§ **Prompt**
Your answer must be an exact transcription of every record.

§ **Stored data**
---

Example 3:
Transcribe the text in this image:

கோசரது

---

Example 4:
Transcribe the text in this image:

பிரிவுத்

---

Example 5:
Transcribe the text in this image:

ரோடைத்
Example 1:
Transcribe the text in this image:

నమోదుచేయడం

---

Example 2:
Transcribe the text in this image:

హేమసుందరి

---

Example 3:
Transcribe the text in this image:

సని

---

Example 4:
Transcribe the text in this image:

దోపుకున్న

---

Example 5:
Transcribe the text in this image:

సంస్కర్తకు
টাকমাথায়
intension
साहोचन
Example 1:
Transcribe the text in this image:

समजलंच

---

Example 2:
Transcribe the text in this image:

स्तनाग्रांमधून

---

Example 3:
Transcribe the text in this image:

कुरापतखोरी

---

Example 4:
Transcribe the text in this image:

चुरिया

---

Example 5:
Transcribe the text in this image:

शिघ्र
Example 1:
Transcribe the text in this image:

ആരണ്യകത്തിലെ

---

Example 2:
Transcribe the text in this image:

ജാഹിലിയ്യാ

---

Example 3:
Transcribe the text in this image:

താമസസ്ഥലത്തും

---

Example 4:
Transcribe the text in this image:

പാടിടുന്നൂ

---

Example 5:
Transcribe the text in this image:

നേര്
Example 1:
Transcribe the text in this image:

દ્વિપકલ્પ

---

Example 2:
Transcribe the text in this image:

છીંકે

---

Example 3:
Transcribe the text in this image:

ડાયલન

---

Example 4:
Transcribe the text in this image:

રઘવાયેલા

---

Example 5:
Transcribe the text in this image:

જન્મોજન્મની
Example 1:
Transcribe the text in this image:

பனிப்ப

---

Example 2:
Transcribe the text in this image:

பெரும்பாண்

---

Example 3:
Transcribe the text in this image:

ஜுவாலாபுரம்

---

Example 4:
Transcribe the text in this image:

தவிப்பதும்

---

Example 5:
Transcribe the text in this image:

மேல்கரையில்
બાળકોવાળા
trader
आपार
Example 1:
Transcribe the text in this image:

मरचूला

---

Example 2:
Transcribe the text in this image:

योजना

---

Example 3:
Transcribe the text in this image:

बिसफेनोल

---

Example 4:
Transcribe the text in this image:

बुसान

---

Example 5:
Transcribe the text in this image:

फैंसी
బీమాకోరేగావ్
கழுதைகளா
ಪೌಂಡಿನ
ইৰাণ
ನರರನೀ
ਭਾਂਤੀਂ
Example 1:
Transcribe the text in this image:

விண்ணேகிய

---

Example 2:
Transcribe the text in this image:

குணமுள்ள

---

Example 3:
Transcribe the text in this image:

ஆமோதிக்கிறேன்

§ **Answer to this task**
---

Example 3:
Transcribe the text in this image:

கோசரது

---

Example 4:
Transcribe the text in this image:

பிரிவுத்

---

Example 5:
Transcribe the text in this image:

ரோடைத்
Example 1:
Transcribe the text in this image:

నమోదుచేయడం

---

Example 2:
Transcribe the text in this image:

హేమసుందరి

---

Example 3:
Transcribe the text in this image:

సని

---

Example 4:
Transcribe the text in this image:

దోపుకున్న

---

Example 5:
Transcribe the text in this image:

సంస్కర్తకు
টাকমাথায়
intension
साहोचन
Example 1:
Transcribe the text in this image:

समजलंच

---

Example 2:
Transcribe the text in this image:

स्तनाग्रांमधून

---

Example 3:
Transcribe the text in this image:

कुरापतखोरी

---

Example 4:
Transcribe the text in this image:

चुरिया

---

Example 5:
Transcribe the text in this image:

शिघ्र
Example 1:
Transcribe the text in this image:

ആരണ്യകത്തിലെ

---

Example 2:
Transcribe the text in this image:

ജാഹിലിയ്യാ

---

Example 3:
Transcribe the text in this image:

താമസസ്ഥലത്തും

---

Example 4:
Transcribe the text in this image:

പാടിടുന്നൂ

---

Example 5:
Transcribe the text in this image:

നേര്
Example 1:
Transcribe the text in this image:

દ્વિપકલ્પ

---

Example 2:
Transcribe the text in this image:

છીંકે

---

Example 3:
Transcribe the text in this image:

ડાયલન

---

Example 4:
Transcribe the text in this image:

રઘવાયેલા

---

Example 5:
Transcribe the text in this image:

જન્મોજન્મની
Example 1:
Transcribe the text in this image:

பனிப்ப

---

Example 2:
Transcribe the text in this image:

பெரும்பாண்

---

Example 3:
Transcribe the text in this image:

ஜுவாலாபுரம்

---

Example 4:
Transcribe the text in this image:

தவிப்பதும்

---

Example 5:
Transcribe the text in this image:

மேல்கரையில்
બાળકોવાળા
trader
आपार
Example 1:
Transcribe the text in this image:

मरचूला

---

Example 2:
Transcribe the text in this image:

योजना

---

Example 3:
Transcribe the text in this image:

बिसफेनोल

---

Example 4:
Transcribe the text in this image:

बुसान

---

Example 5:
Transcribe the text in this image:

फैंसी
బీమాకోరేగావ్
கழுதைகளா
ಪೌಂಡಿನ
ইৰাণ
ನರರನೀ
ਭਾਂਤੀਂ
Example 1:
Transcribe the text in this image:

விண்ணேகிய

---

Example 2:
Transcribe the text in this image:

குணமுள்ள

---

Example 3:
Transcribe the text in this image:

ஆமோதிக்கிறேன்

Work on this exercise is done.